First quarter cats deliver $15bn insurance bill globally: Aon
The first quarter of 2023 delivered $63 billion in global economic losses from natural disasters, of which insurers will have to pick up a bill for $15 billion, near the ten-year average level, analysts at Aon have determined.
That $15 billion price tag may be near longer-term averages, but comes as a welcome relief to readings from the prior two years, driven by US storms and a Japanese earthquake in 2021, then European windstorms and Australian flooding in 2022.

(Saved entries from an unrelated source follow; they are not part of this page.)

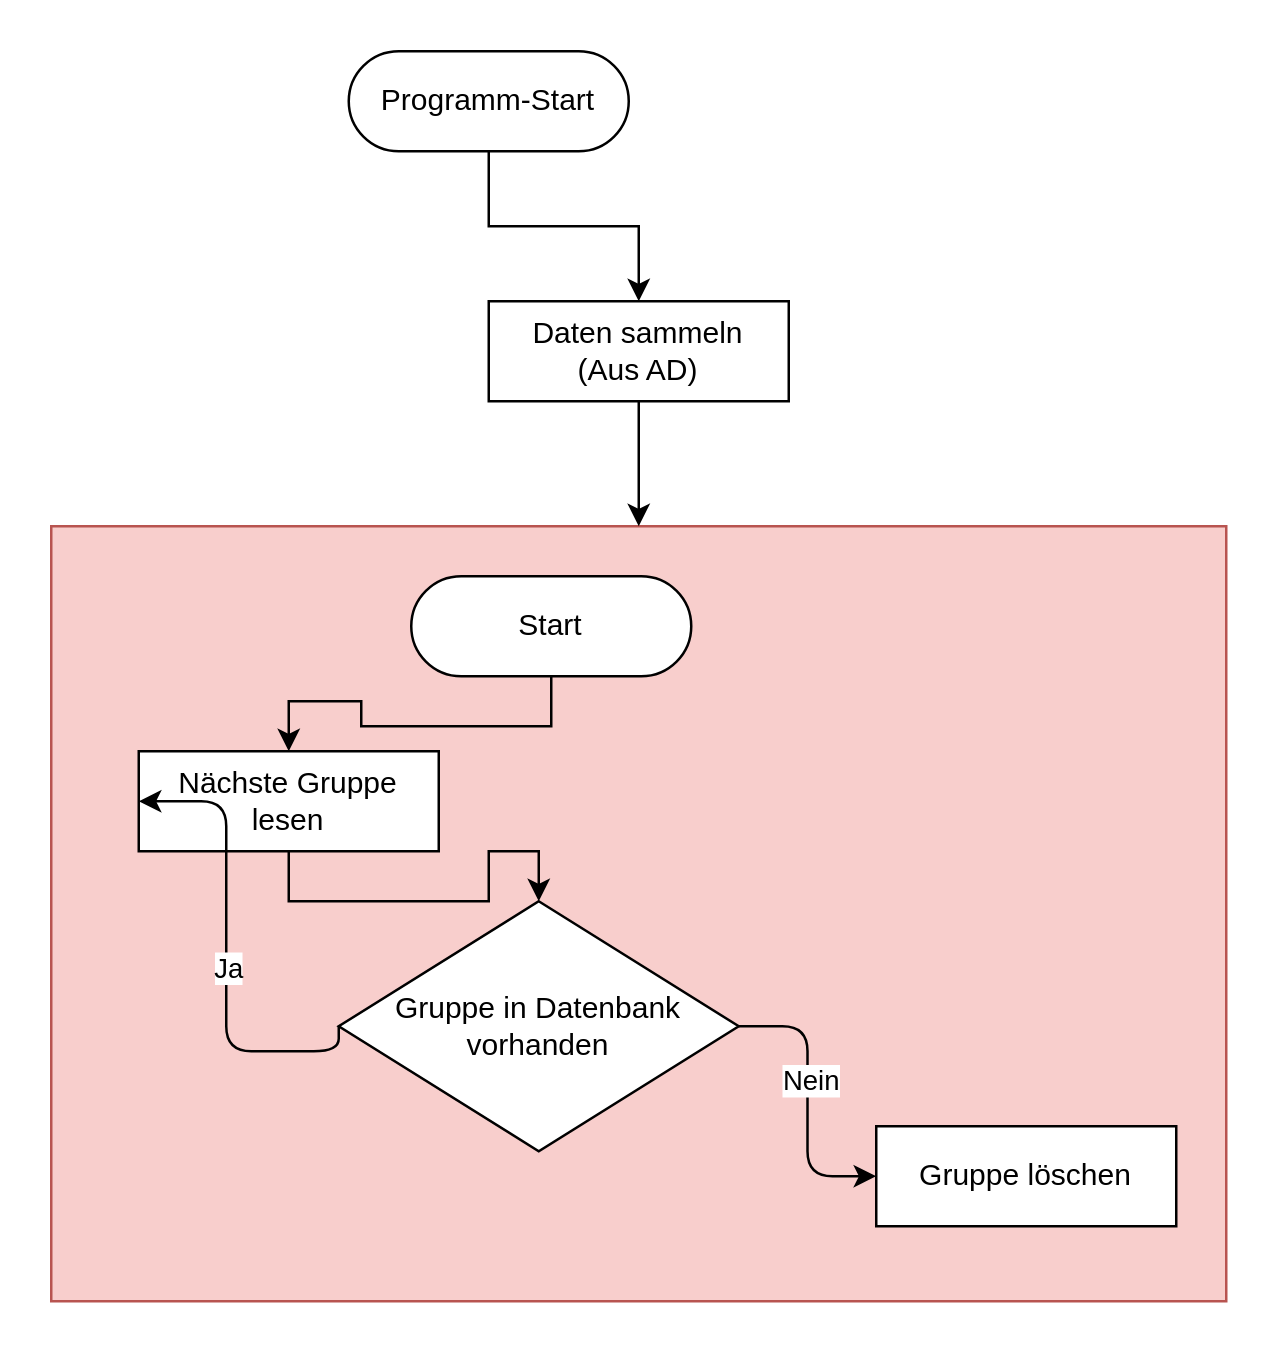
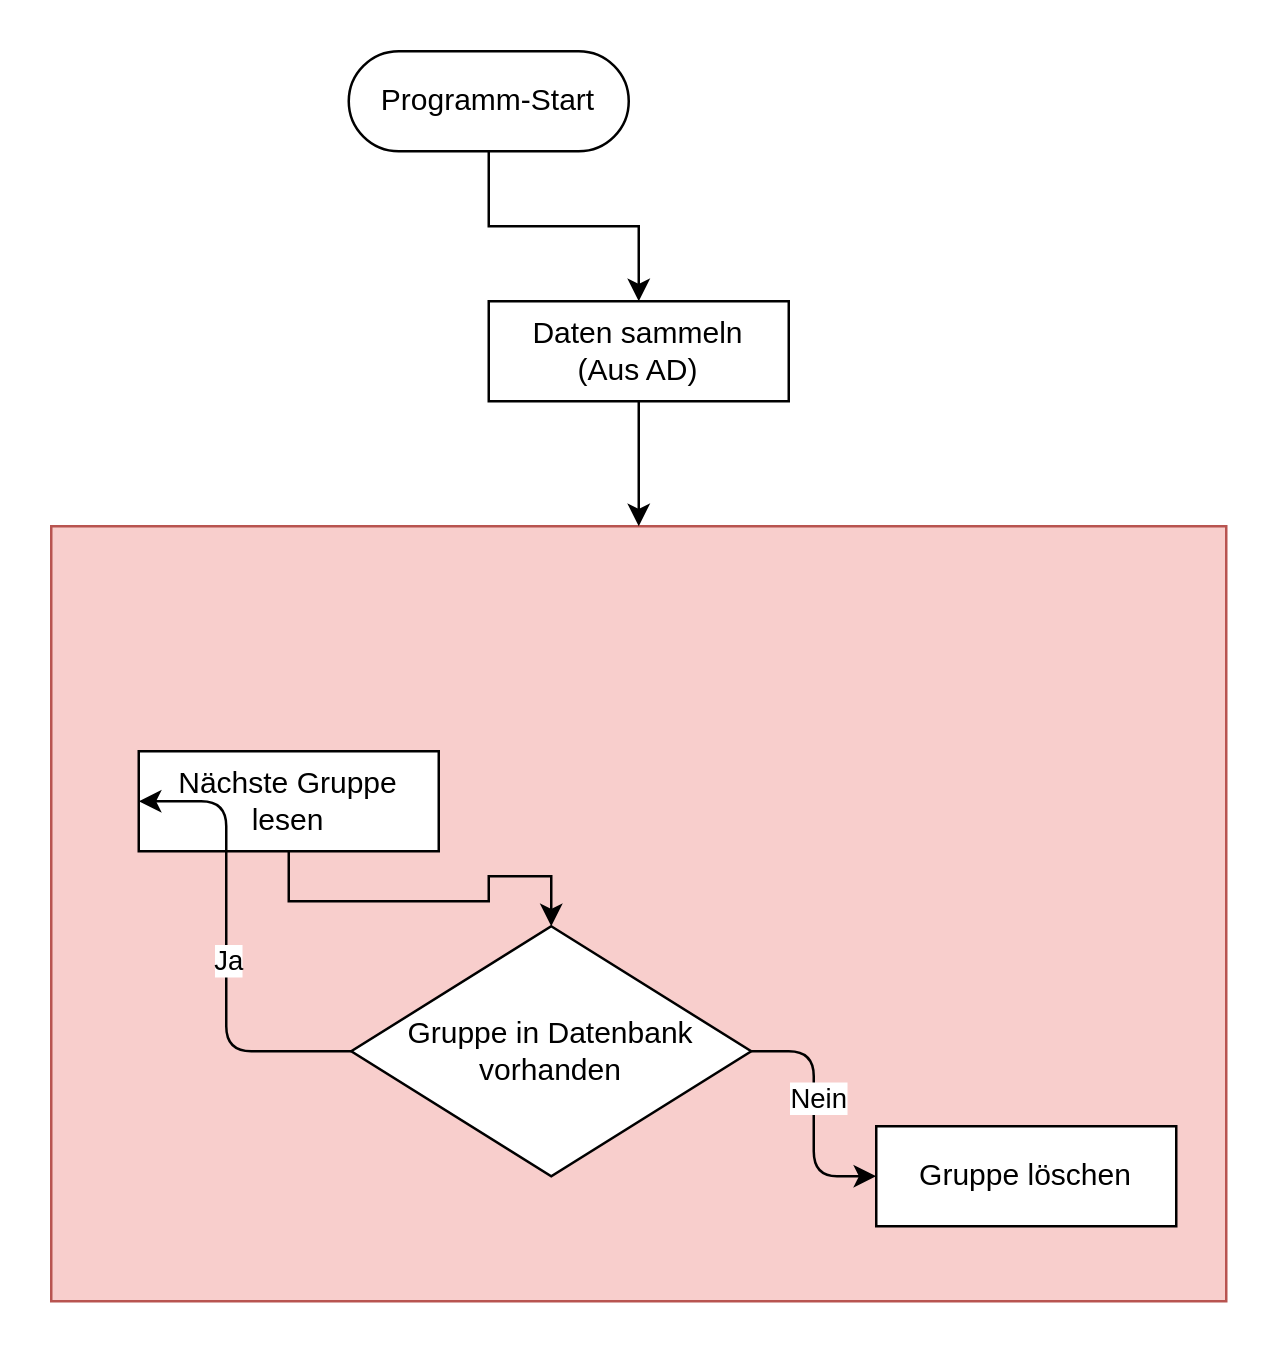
  <mxCell id="0" />
  <mxCell id="1" parent="0" />
  <mxCell id="2" value="" style="rounded=0;whiteSpace=wrap;html=1;fillColor=#f8cecc;strokeColor=#b85450;" vertex="1" parent="1"><mxGeometry x="20" y="210" width="470" height="310" as="geometry" /></mxCell>
  <mxCell id="3" value="Programm-Start" style="rounded=1;whiteSpace=wrap;html=1;arcSize=50;" vertex="1" parent="1"><mxGeometry x="139" y="20" width="112" height="40" as="geometry" /></mxCell>
  <mxCell id="4" style="edgeStyle=orthogonalEdgeStyle;rounded=0;orthogonalLoop=1;jettySize=auto;html=1;exitX=0.5;exitY=1;exitDx=0;exitDy=0;entryX=0.5;entryY=0;entryDx=0;entryDy=0;" edge="1" parent="1" source="3" target="6"><mxGeometry relative="1" as="geometry"><mxPoint x="255" y="60" as="sourcePoint" /><mxPoint x="255" y="110" as="targetPoint" /></mxGeometry></mxCell>
  <mxCell id="5" style="edgeStyle=orthogonalEdgeStyle;rounded=0;orthogonalLoop=1;jettySize=auto;html=1;exitX=0.5;exitY=1;exitDx=0;exitDy=0;entryX=0.5;entryY=0;entryDx=0;entryDy=0;" edge="1" parent="1" source="6" target="2"><mxGeometry relative="1" as="geometry" /></mxCell>
  <mxCell id="6" value="Daten sammeln&lt;br&gt;(Aus AD)" style="rounded=0;whiteSpace=wrap;html=1;" vertex="1" parent="1"><mxGeometry x="195" y="120" width="120" height="40" as="geometry" /></mxCell>
- <mxCell id="7" style="edgeStyle=orthogonalEdgeStyle;rounded=0;orthogonalLoop=1;jettySize=auto;html=1;exitX=0.5;exitY=1;exitDx=0;exitDy=0;entryX=0.5;entryY=0;entryDx=0;entryDy=0;" edge="1" parent="1" source="8" target="9"><mxGeometry relative="1" as="geometry" /></mxCell>
- <mxCell id="8" value="Start" style="rounded=1;whiteSpace=wrap;html=1;arcSize=50;" vertex="1" parent="1"><mxGeometry x="164" y="230" width="112" height="40" as="geometry" /></mxCell>
  <mxCell id="9" value="Nächste Gruppe lesen" style="rounded=0;whiteSpace=wrap;html=1;" vertex="1" parent="1"><mxGeometry x="55" y="300" width="120" height="40" as="geometry" /></mxCell>
  <mxCell id="10" style="edgeStyle=orthogonalEdgeStyle;rounded=1;orthogonalLoop=1;jettySize=auto;html=1;exitX=0;exitY=0.5;exitDx=0;exitDy=0;entryX=0;entryY=0.5;entryDx=0;entryDy=0;" edge="1" parent="1" source="14" target="9"><mxGeometry relative="1" as="geometry"><Array as="points"><mxPoint x="90" y="420" /><mxPoint x="90" y="320" /></Array><mxPoint x="150" y="730" as="sourcePoint" /></mxGeometry></mxCell>
  <mxCell id="11" value="Ja" style="edgeLabel;html=1;align=center;verticalAlign=middle;resizable=0;points=[];" vertex="1" connectable="0" parent="10"><mxGeometry x="-0.224" y="3" relative="1" as="geometry"><mxPoint x="3" y="-15" as="offset" /></mxGeometry></mxCell>
  <mxCell id="12" style="edgeStyle=orthogonalEdgeStyle;rounded=1;orthogonalLoop=1;jettySize=auto;html=1;exitX=1;exitY=0.5;exitDx=0;exitDy=0;entryX=0;entryY=0.5;entryDx=0;entryDy=0;" edge="1" parent="1" source="14" target="16"><mxGeometry relative="1" as="geometry" /></mxCell>
  <mxCell id="13" value="Nein" style="edgeLabel;html=1;align=center;verticalAlign=middle;resizable=0;points=[];" vertex="1" connectable="0" parent="12"><mxGeometry x="-0.144" y="1" relative="1" as="geometry"><mxPoint as="offset" /></mxGeometry></mxCell>
- <mxCell id="14" value="Gruppe in Datenbank vorhanden" style="rhombus;whiteSpace=wrap;html=1;" vertex="1" parent="1"><mxGeometry x="135" y="360" width="160" height="100" as="geometry" /></mxCell>
+ <mxCell id="14" value="Gruppe in Datenbank vorhanden" style="rhombus;whiteSpace=wrap;html=1;" vertex="1" parent="1"><mxGeometry x="140" y="370" width="160" height="100" as="geometry" /></mxCell>
  <mxCell id="15" style="edgeStyle=orthogonalEdgeStyle;rounded=0;orthogonalLoop=1;jettySize=auto;html=1;exitX=0.5;exitY=1;exitDx=0;exitDy=0;entryX=0.5;entryY=0;entryDx=0;entryDy=0;" edge="1" parent="1" source="9" target="14"><mxGeometry relative="1" as="geometry"><mxPoint x="220" y="340" as="sourcePoint" /><mxPoint x="220" y="650" as="targetPoint" /></mxGeometry></mxCell>
  <mxCell id="16" value="Gruppe löschen" style="rounded=0;whiteSpace=wrap;html=1;" vertex="1" parent="1"><mxGeometry x="350" y="450" width="120" height="40" as="geometry" /></mxCell>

“Severe convective storms in the United States were the primary driver” for the 2023 count, with an insured price tag in excess of $5.5 billion, analysts claimed. Events March 1-3 broke the $3 billion mark.
By the bottom line, the US accounted for 58% of Q1 insured losses, ahead of EMEA at 25%.

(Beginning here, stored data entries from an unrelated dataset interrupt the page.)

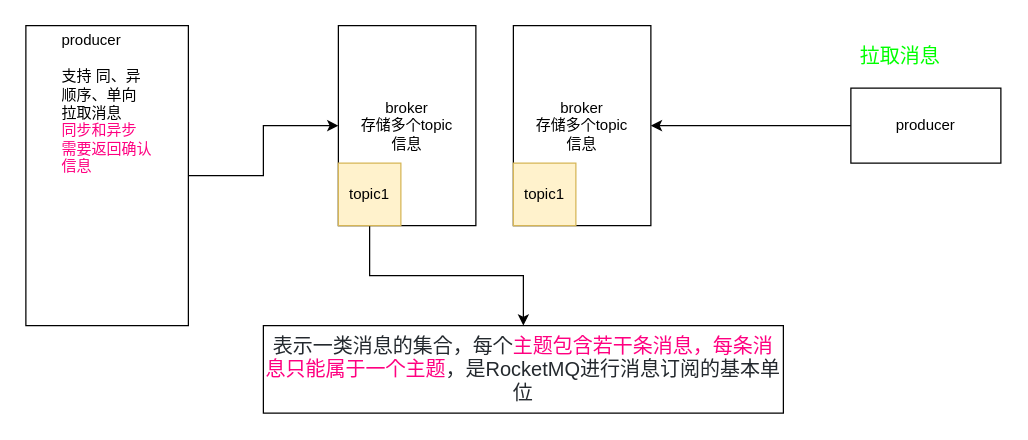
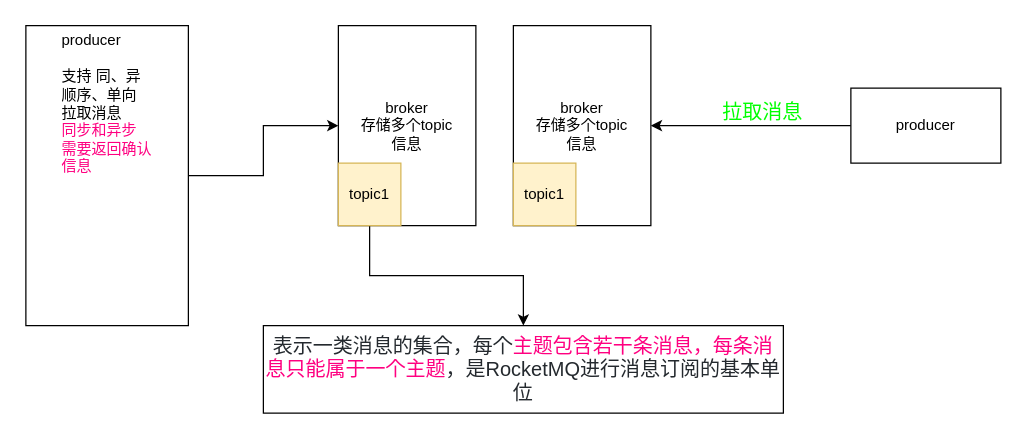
  <mxCell id="0" />
  <mxCell id="1" parent="0" />
  <mxCell id="2" style="edgeStyle=orthogonalEdgeStyle;rounded=0;orthogonalLoop=1;jettySize=auto;html=1;" edge="1" parent="1" source="3" target="6"><mxGeometry relative="1" as="geometry" /></mxCell>
  <mxCell id="3" value="&lt;div style=&quot;text-align: justify&quot;&gt;&lt;span&gt;producer&lt;/span&gt;&lt;/div&gt;&lt;div style=&quot;text-align: justify&quot;&gt;&lt;span&gt;&lt;br&gt;&lt;/span&gt;&lt;/div&gt;&lt;div style=&quot;text-align: justify&quot;&gt;&lt;span&gt;支持 同、异&lt;/span&gt;&lt;/div&gt;&lt;div style=&quot;text-align: justify&quot;&gt;&lt;span&gt;顺序、单向&lt;/span&gt;&lt;/div&gt;&lt;div style=&quot;text-align: justify&quot;&gt;&lt;span&gt;拉取消息&lt;/span&gt;&lt;/div&gt;&lt;div style=&quot;text-align: justify&quot;&gt;&lt;span&gt;&lt;font color=&quot;#ff0080&quot;&gt;同步和异步&lt;/font&gt;&lt;/span&gt;&lt;/div&gt;&lt;div style=&quot;text-align: justify&quot;&gt;&lt;font color=&quot;#ff0080&quot;&gt;需要返回确认&lt;/font&gt;&lt;/div&gt;&lt;div style=&quot;text-align: justify&quot;&gt;&lt;span&gt;&lt;font color=&quot;#ff0080&quot;&gt;信息&lt;/font&gt;&lt;/span&gt;&lt;/div&gt;&lt;div style=&quot;text-align: justify&quot;&gt;&lt;span&gt;&lt;br&gt;&lt;/span&gt;&lt;/div&gt;&lt;div style=&quot;text-align: justify&quot;&gt;&lt;span&gt;&lt;br&gt;&lt;/span&gt;&lt;/div&gt;&lt;div style=&quot;text-align: justify&quot;&gt;&lt;span&gt;&lt;br&gt;&lt;/span&gt;&lt;/div&gt;&lt;div style=&quot;text-align: justify&quot;&gt;&lt;span&gt;&lt;br&gt;&lt;/span&gt;&lt;/div&gt;&lt;div style=&quot;text-align: justify&quot;&gt;&lt;span&gt;&lt;br&gt;&lt;/span&gt;&lt;/div&gt;&lt;div style=&quot;text-align: justify&quot;&gt;&lt;span&gt;&lt;br&gt;&lt;/span&gt;&lt;/div&gt;&lt;div style=&quot;text-align: justify&quot;&gt;&lt;span&gt;&lt;br&gt;&lt;/span&gt;&lt;/div&gt;&lt;div style=&quot;text-align: justify&quot;&gt;&lt;span&gt;&lt;br&gt;&lt;/span&gt;&lt;/div&gt;" style="rounded=0;whiteSpace=wrap;html=1;align=center;" vertex="1" parent="1"><mxGeometry x="20" y="20" width="130" height="240" as="geometry" /></mxCell>
  <mxCell id="4" style="edgeStyle=orthogonalEdgeStyle;rounded=0;orthogonalLoop=1;jettySize=auto;html=1;entryX=1;entryY=0.5;entryDx=0;entryDy=0;" edge="1" parent="1" source="5" target="9"><mxGeometry relative="1" as="geometry" /></mxCell>
  <mxCell id="5" value="producer" style="rounded=0;whiteSpace=wrap;html=1;" vertex="1" parent="1"><mxGeometry x="680" y="70" width="120" height="60" as="geometry" /></mxCell>
  <mxCell id="6" value="broker&lt;br&gt;存储多个topic&lt;br&gt;信息&lt;br&gt;" style="rounded=0;whiteSpace=wrap;html=1;" vertex="1" parent="1"><mxGeometry x="270" y="20" width="110" height="160" as="geometry" /></mxCell>
  <mxCell id="7" style="edgeStyle=orthogonalEdgeStyle;rounded=0;orthogonalLoop=1;jettySize=auto;html=1;entryX=0.5;entryY=0;entryDx=0;entryDy=0;fontSize=16;" edge="1" parent="1" source="8" target="12"><mxGeometry relative="1" as="geometry" /></mxCell>
  <mxCell id="8" value="topic1" style="rounded=0;whiteSpace=wrap;html=1;fillColor=#fff2cc;strokeColor=#d6b656;" vertex="1" parent="1"><mxGeometry x="270" y="130" width="50" height="50" as="geometry" /></mxCell>
  <mxCell id="9" value="broker&lt;br&gt;存储多个topic&lt;br&gt;信息&lt;br&gt;" style="rounded=0;whiteSpace=wrap;html=1;" vertex="1" parent="1"><mxGeometry x="410" y="20" width="110" height="160" as="geometry" /></mxCell>
  <mxCell id="10" value="topic1" style="rounded=0;whiteSpace=wrap;html=1;fillColor=#fff2cc;strokeColor=#d6b656;" vertex="1" parent="1"><mxGeometry x="410" y="130" width="50" height="50" as="geometry" /></mxCell>
- <mxCell id="11" value="&lt;font color=&quot;#00ff00&quot; style=&quot;font-size: 16px;&quot;&gt;拉取消息&lt;/font&gt;" style="text;html=1;align=center;verticalAlign=middle;resizable=0;points=[];autosize=1;fontSize=16;" vertex="1" parent="1"><mxGeometry x="679" y="34" width="80" height="20" as="geometry" /></mxCell>
+ <mxCell id="11" value="&lt;font color=&quot;#00ff00&quot; style=&quot;font-size: 16px;&quot;&gt;拉取消息&lt;/font&gt;" style="text;html=1;align=center;verticalAlign=middle;resizable=0;points=[];autosize=1;fontSize=16;" vertex="1" parent="1"><mxGeometry x="569" y="79" width="80" height="20" as="geometry" /></mxCell>
  <mxCell id="12" value="&lt;span style=&quot;color: rgb(36 , 41 , 46) ; font-family: , , &amp;#34;segoe ui&amp;#34; , &amp;#34;helvetica&amp;#34; , &amp;#34;arial&amp;#34; , sans-serif , &amp;#34;apple color emoji&amp;#34; , &amp;#34;segoe ui emoji&amp;#34; ; background-color: rgb(255 , 255 , 255)&quot;&gt;表示一类消息的集合，每个&lt;/span&gt;&lt;span style=&quot;background-color: rgb(255 , 255 , 255)&quot;&gt;&lt;font color=&quot;#ff0080&quot;&gt;主题包含若干条消息，每条消息只能属于一个主题&lt;/font&gt;&lt;/span&gt;&lt;span style=&quot;color: rgb(36 , 41 , 46) ; font-family: , , &amp;#34;segoe ui&amp;#34; , &amp;#34;helvetica&amp;#34; , &amp;#34;arial&amp;#34; , sans-serif , &amp;#34;apple color emoji&amp;#34; , &amp;#34;segoe ui emoji&amp;#34; ; background-color: rgb(255 , 255 , 255)&quot;&gt;，是RocketMQ进行消息订阅的基本单位&lt;/span&gt;" style="rounded=0;whiteSpace=wrap;html=1;fontSize=16;" vertex="1" parent="1"><mxGeometry x="210" y="260" width="416" height="70" as="geometry" /></mxCell>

The EMEA tally was led by Turkey-Syria earthquakes, although the $3.5 billion insurance bill represents a painfully small fraction of the $39 billion in estimated economic losses.
European Windstorms, in turn, had the least costly season since the winter season of 1995/1996.
Add close to $2 billion for New Zealand events, including "unprecedented" weather-related losses within a span of four weeks, including the Auckland flooding and Cyclone Gabrielle.
Flooding is the third costliest peril for insurers in Q1 after severe convective storms and the earthquake. Insured losses from flooding will require $2.1 billion in payments, just ahead of the $2.0 billion price tag on winter weather events, the data indicated.
Price tags come with the standard insurer caveat for “robust loss development expected to continue throughout the rest of the year.”